福岡市長・高島宗一郎氏高島宗一郎(たかしま・そういちろう)1974年大分県生まれ。大学卒業後はアナウンサーとして朝の情報番組などを担当。2010年に退社後、36歳で福岡市長選挙に出馬し当選。2014年と2018年いずれも、史上最多得票を更新し再選(2018年11月現在)。熊本地震の際には積極的な支援活動とSNSによる情報発信などが多方面から評価され、博多駅前道路陥没事故では1週間での復旧が国内外から注目された。『福岡市を経営する』が初の著書となる。

「抱いていたイメージとまったく違う」

 それが、はじめて中東を訪れたときの感想でした。正直、どこか怖い印象を持っていたのですが、実際に足を運んでみると、現地の人たちに驚くほどあたたかく接していただいたのです。

 そして、その理由は「私が日本人であるから」ということに気づきました。

 日本人だから信頼され、まわりから愛され、歴史も経済も国際社会での振る舞いも、さまざまな面が評価されているということを学生時代の旅で実感したのです。「日露戦争で日本が勝利したのはすばらしい。アジアの国が白人に勝利して私たちは勇気をもらった」「このコピー機は日本からの援助のおかげだ。他国は軍隊も一緒に入って資源を狙ってくるが、日本は必要なお金だけ出してくれる本当の友人だ」「ドラマの『おしん』が好きだ。日本人は団結して中国にもロシアにも勝った。アメリカに卑怯な原爆で攻撃されたが、今は経済でやり返していてすばらしい」などなど。

 誤解も多々ありましたが、中東の各国でまさかこんなに「日本のことが好き」と言ってくれる人がいるとは思ってもいませんでした。しかも学校の授業でも聞いたことがなかったような話を彼らのほうが詳しく知っているのです。それなのに、私は一方的に中東地域全体に怖いイメージを抱き、誤解していたことを心底恥ずかしく思いました。

 イスラエル人が歴史的な苦難から「国家」への思いを強くしたことはいろいろな書籍や映画などを通じて知られています。

 一方、学生時代に訪問したパレスチナ自治区では、はじめて「国を持たない人」に出会いました。「国を持たない人」とは、自国のパスポートがない人たちです。
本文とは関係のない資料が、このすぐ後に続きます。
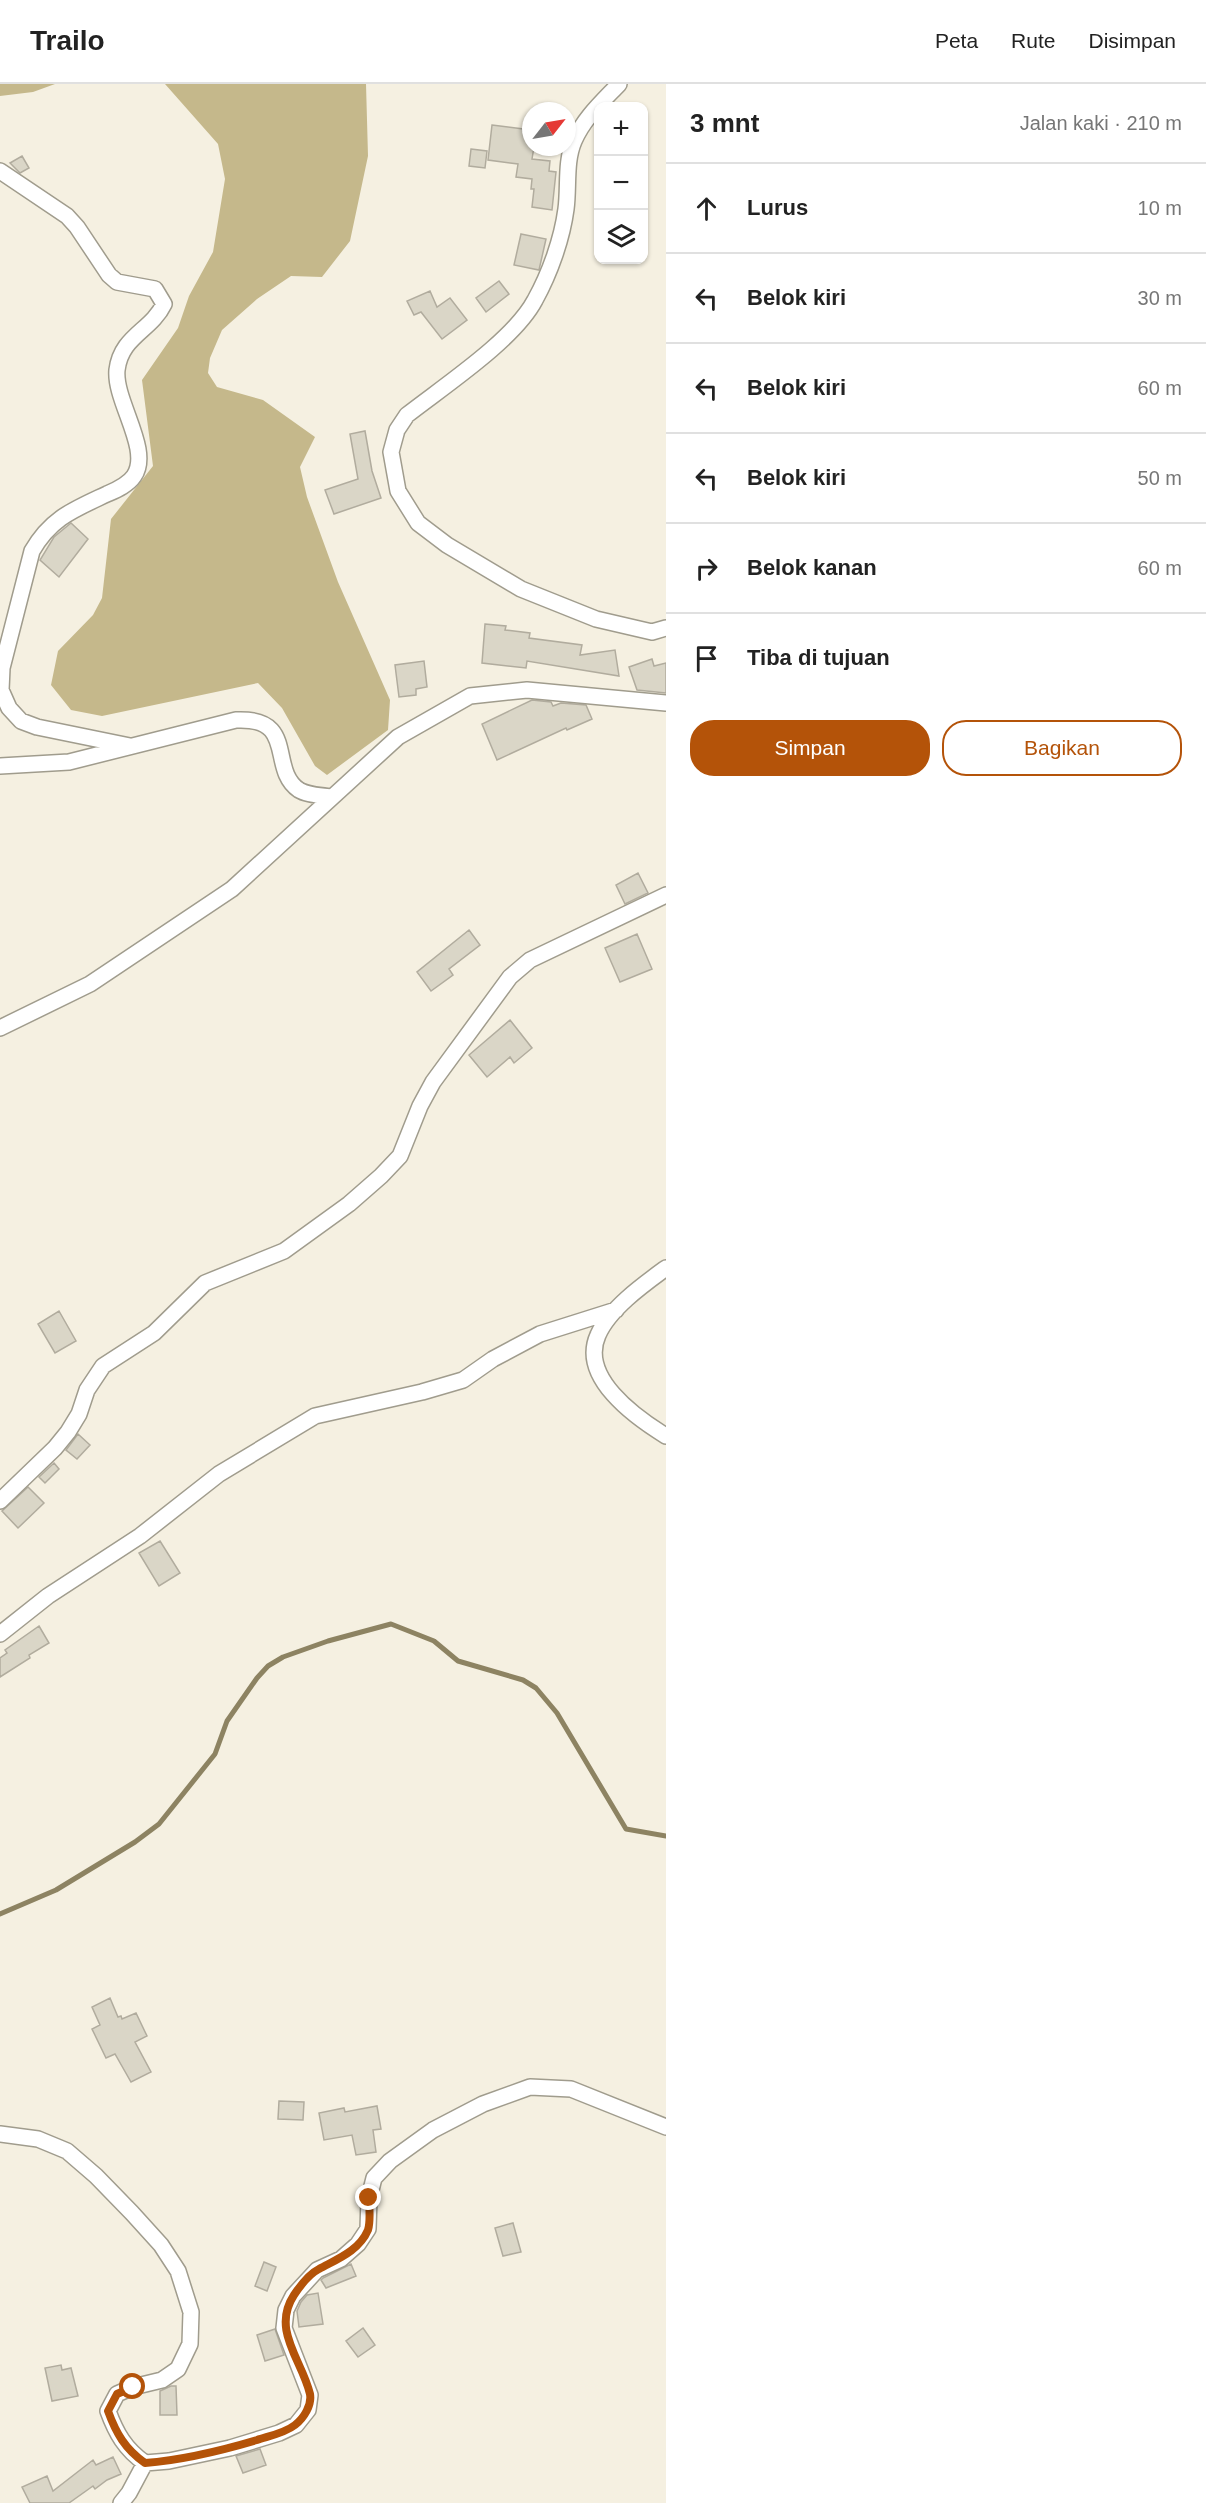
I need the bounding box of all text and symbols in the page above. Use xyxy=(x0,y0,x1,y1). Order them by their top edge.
text: Trailo xyxy=(30,25,105,56)
text: Peta xyxy=(935,29,978,52)
text: Rute xyxy=(1011,29,1055,52)
text: Disimpan xyxy=(1088,29,1176,52)
north arrow xyxy=(522,102,576,156)
map controls xyxy=(594,102,648,264)
button: + xyxy=(594,102,648,156)
text: 3 mnt xyxy=(690,108,759,138)
text: Jalan kaki · 210 m xyxy=(1020,112,1182,134)
button: − xyxy=(594,156,648,210)
icon: ahead xyxy=(690,192,723,225)
text: Lurus xyxy=(747,195,808,220)
text: 10 m xyxy=(1138,197,1182,219)
button: layers xyxy=(594,210,648,264)
icon: left xyxy=(690,282,723,315)
text: Belok kiri xyxy=(747,285,846,310)
text: 30 m xyxy=(1138,287,1182,309)
icon: left xyxy=(690,372,723,405)
text: Belok kiri xyxy=(747,375,846,400)
text: 60 m xyxy=(1138,377,1182,399)
icon: left xyxy=(690,462,723,495)
text: Belok kiri xyxy=(747,465,846,490)
text: 50 m xyxy=(1138,467,1182,489)
icon: right xyxy=(690,552,723,585)
text: Belok kanan xyxy=(747,555,877,580)
text: 60 m xyxy=(1138,557,1182,579)
icon: arrive xyxy=(690,642,723,675)
text: Tiba di tujuan xyxy=(747,645,890,670)
button: Simpan xyxy=(690,720,930,776)
button: Bagikan xyxy=(942,720,1182,776)
route end xyxy=(355,2184,381,2210)
route start xyxy=(119,2373,145,2399)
 私たち日本人は、あたりまえのようにパスポートを持ち、海外に行けば「私は日本人です」と自己紹介します。海外からの侵略や脅威からは自衛隊が守ってくれ、治安は警察が守ってくれます。パレスチナで出会ったのは、そういった機能に守られない人たちでした。

 治安を維持する警察機能は、自国民ではなくイスラエルが担っています。また国家がないので、国際社会ではあくまでもオブザーバーにすぎないのです。

 過去に国を持たなかったイスラエルと、今、国を持たないパレスチナという、どちらも国を持たないことによる不自由や苦難を味わってきた人たちに出会って、私は自分が置かれている環境のありがたさを再認識しました。国家を守り、その国家の名誉を高めてきた先人に、はじめて関心を寄せることになったのです。

 また、日本人はビザがなくても入国できる国が世界トップクラスで多いということも知りました。日本人が当たり前に取得するパスポートは、先人たちが脈々と築き上げてきた信頼に足る国づくりの賜物なのです。そして私も「誇るべき日本と、生まれ育ったふるさとをもっと発展させるべく、いつか自分も政治家として働いてみたい」と強く思いました。私の人生を決定づけたのが、この学生時代のパレスチナ・イスラエル訪問でした。